Aux côtés de ces inconnues judiciaires, il nous faut aussi évoquer la position de la Commission européenne sur la non-discrimination entre citoyens des États membres de l’Union qui, si elle se confirmait, induirait de profonds bouleversements au sein de notre dispositif d’enseignement français à l’étranger et de notre système d’aides à la scolarité.

Compte tenu de ces différentes incertitudes, je me réjouis que Mme la ministre déléguée ait constitué une mission de réflexion et de proposition sur l’avenir de notre réseau d’enseignement français à l’étranger, à laquelle je souhaite, bien sûr, activement collaborer.
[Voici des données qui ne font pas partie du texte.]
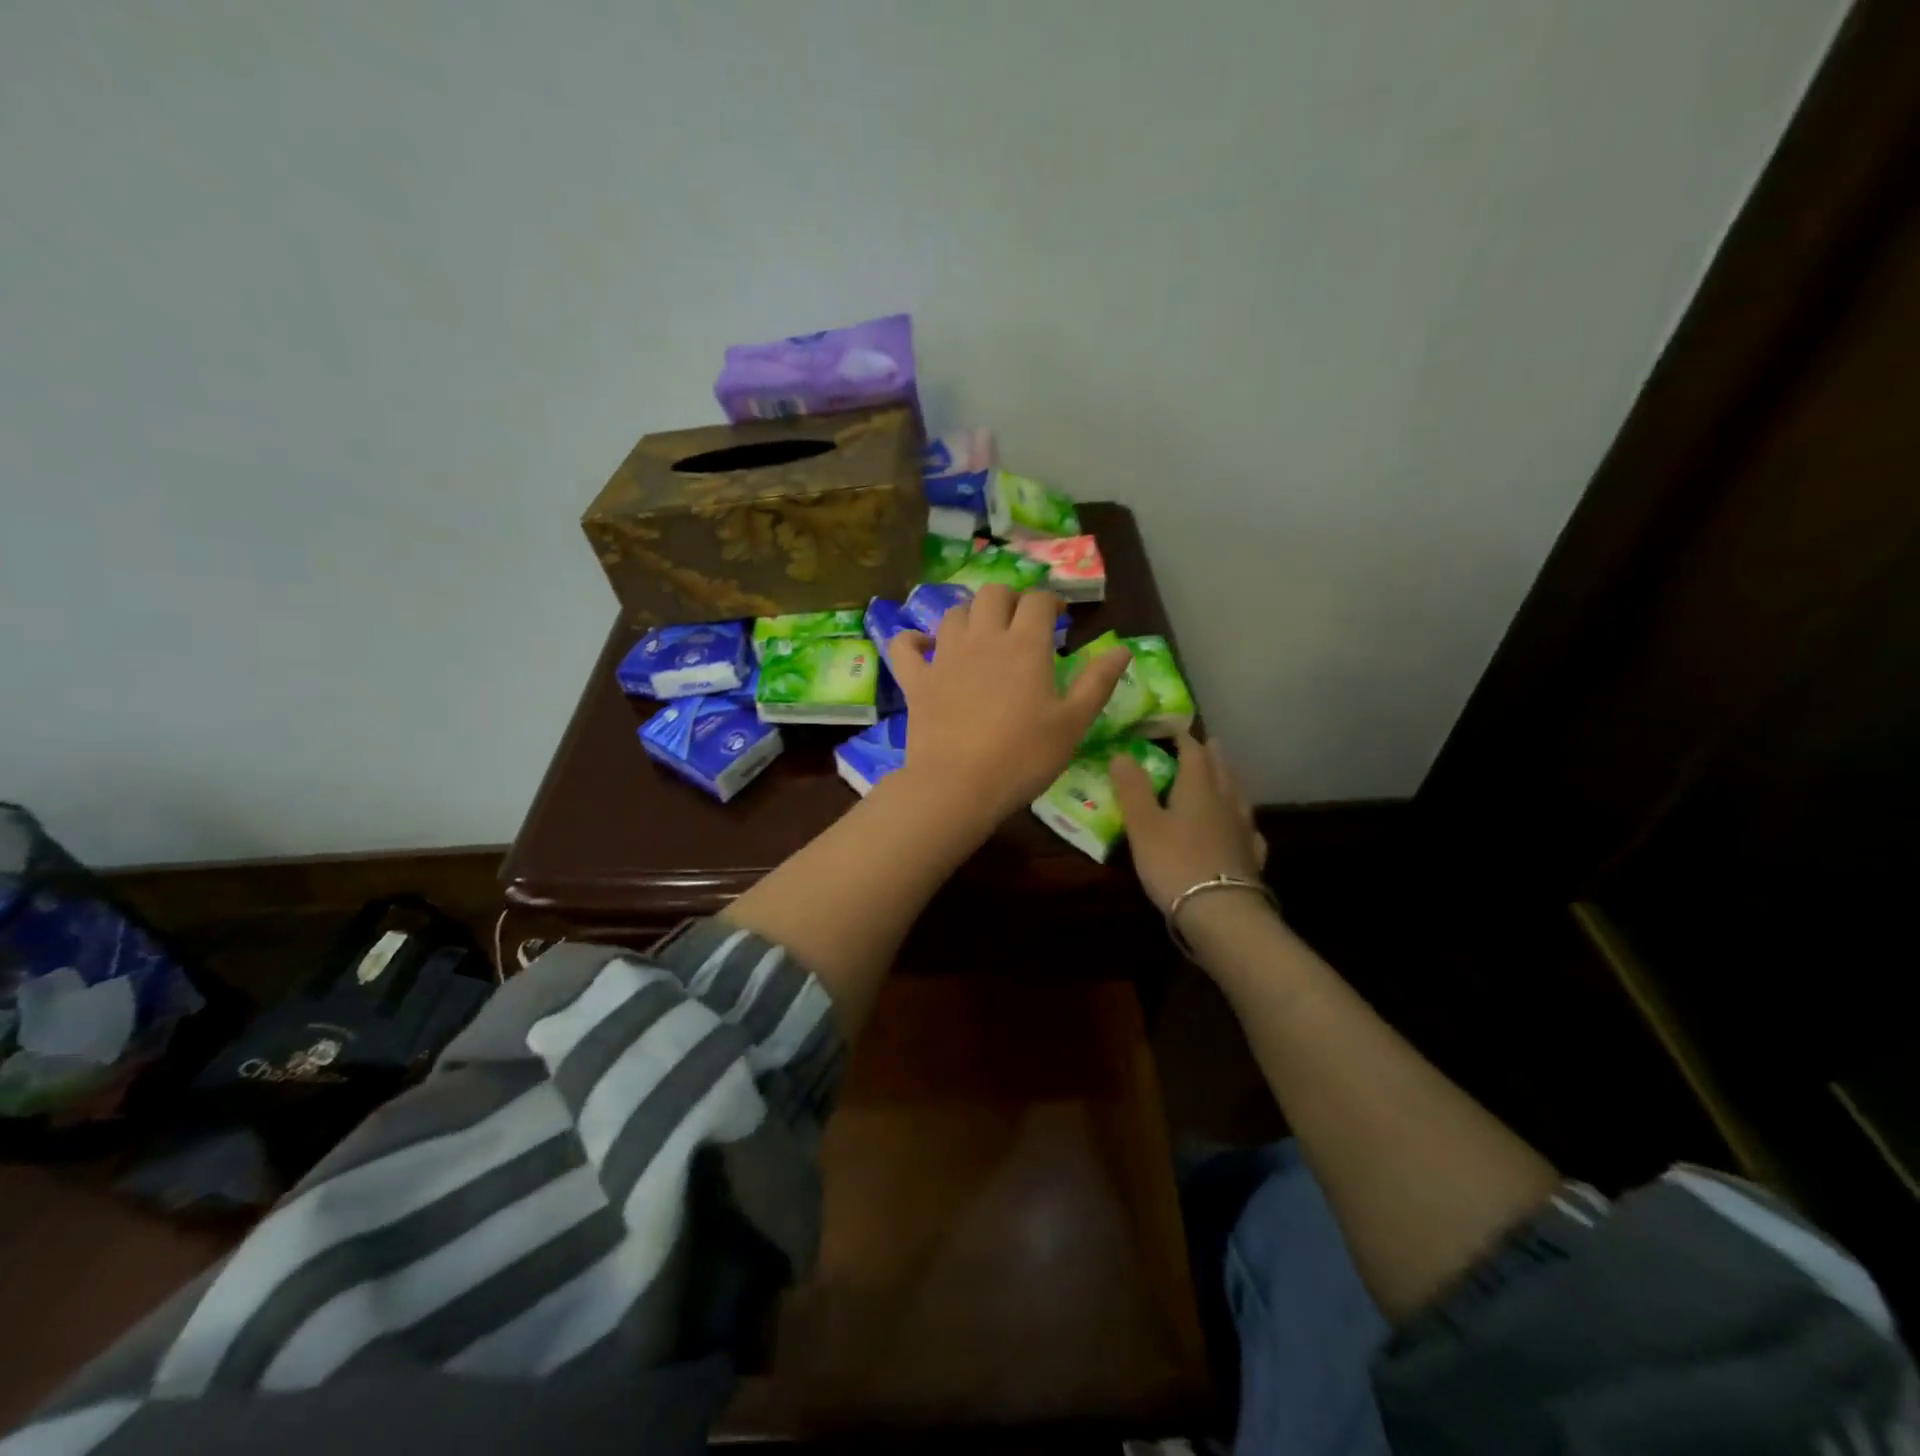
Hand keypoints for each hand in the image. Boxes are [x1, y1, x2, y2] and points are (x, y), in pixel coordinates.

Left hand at [887, 584, 1131, 825]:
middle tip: (1020, 622)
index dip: (1050, 601)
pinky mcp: (916, 680)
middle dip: (1009, 599)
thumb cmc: (1023, 757)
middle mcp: (983, 639)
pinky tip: (924, 646)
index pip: (1038, 601)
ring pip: (954, 613)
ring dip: (970, 615)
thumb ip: (1097, 682)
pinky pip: (904, 645)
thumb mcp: (1073, 724)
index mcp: (1025, 645)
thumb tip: (1121, 649)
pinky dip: (913, 639)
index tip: (1058, 618)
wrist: (958, 786)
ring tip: (981, 634)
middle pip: (993, 595)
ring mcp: (944, 656)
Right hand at [1110, 731, 1268, 911]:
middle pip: (1220, 770)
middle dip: (1211, 755)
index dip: (1182, 738)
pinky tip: (1242, 829)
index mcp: (1198, 788)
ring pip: (1237, 796)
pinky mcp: (1250, 857)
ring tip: (1224, 777)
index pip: (1193, 752)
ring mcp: (1242, 830)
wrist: (1221, 912)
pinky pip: (1248, 830)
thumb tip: (1122, 753)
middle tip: (1206, 743)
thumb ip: (1132, 788)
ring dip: (1229, 782)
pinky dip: (1241, 821)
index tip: (1173, 727)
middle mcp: (1225, 802)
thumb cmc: (1175, 862)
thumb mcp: (1142, 824)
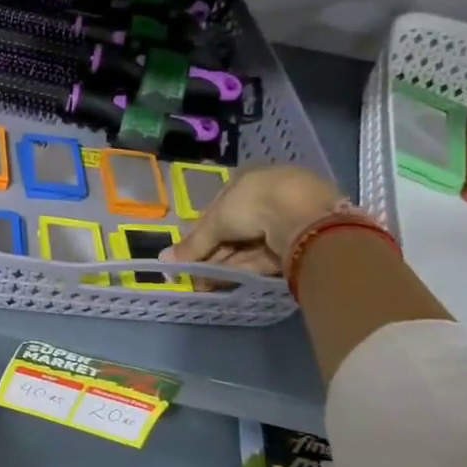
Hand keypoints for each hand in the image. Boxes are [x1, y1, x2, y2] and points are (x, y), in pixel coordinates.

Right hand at [163, 165, 343, 286]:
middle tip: (193, 275)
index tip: (187, 254)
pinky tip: (222, 282)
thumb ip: (193, 244)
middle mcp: (265, 199)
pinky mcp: (295, 244)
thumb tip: (164, 261)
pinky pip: (262, 257)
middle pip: (231, 231)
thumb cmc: (253, 203)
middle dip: (211, 254)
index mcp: (246, 182)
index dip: (200, 234)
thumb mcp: (215, 222)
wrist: (303, 215)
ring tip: (202, 284)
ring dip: (223, 265)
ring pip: (245, 247)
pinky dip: (242, 269)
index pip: (217, 210)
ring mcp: (283, 222)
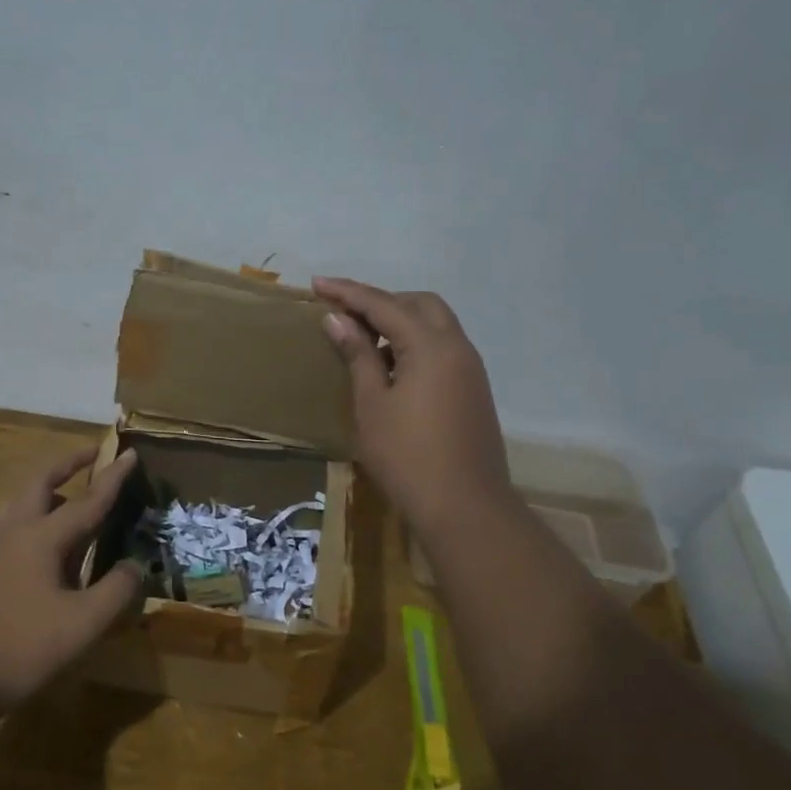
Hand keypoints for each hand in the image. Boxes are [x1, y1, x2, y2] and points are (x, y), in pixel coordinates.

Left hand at [0, 446, 143, 714]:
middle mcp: (15, 532)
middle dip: (67, 463)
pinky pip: (12, 525)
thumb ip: (116, 591)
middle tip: (92, 455)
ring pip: (20, 502)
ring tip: (67, 494)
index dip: (112, 477)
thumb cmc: (22, 646)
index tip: (130, 452)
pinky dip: (34, 515)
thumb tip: (136, 564)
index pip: (87, 500)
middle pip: (40, 482)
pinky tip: (42, 542)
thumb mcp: (83, 624)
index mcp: (42, 537)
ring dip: (46, 488)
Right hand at [312, 278, 512, 540]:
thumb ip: (358, 355)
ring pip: (435, 325)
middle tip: (346, 314)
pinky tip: (391, 368)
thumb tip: (337, 319)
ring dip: (400, 322)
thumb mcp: (372, 404)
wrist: (465, 506)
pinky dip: (415, 343)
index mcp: (431, 345)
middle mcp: (457, 347)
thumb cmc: (407, 456)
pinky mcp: (473, 389)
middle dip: (381, 301)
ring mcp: (470, 368)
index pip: (384, 305)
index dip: (348, 292)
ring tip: (364, 341)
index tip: (317, 283)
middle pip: (419, 304)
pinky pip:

Nous sommes tous conscients de la nécessité absolue de réfléchir à la mise en œuvre d’une nouvelle politique scolaire à l’étranger, capable de relever les défis auxquels est et sera confronté notre réseau tout en maintenant sa double fonction, la scolarisation des enfants français, bien évidemment, mais aussi sa mission d’influence, pour que de futurs Boutros Boutros Ghali, Jodie Foster ou Atiq Rahimi fréquentent encore nos établissements et deviennent ambassadeurs de notre langue et de notre culture !

(Applaudissements sur les travées du groupe socialiste et du groupe écologiste, ainsi que sur certaines travées du RDSE. – M. Michel Le Scouarnec applaudit également.)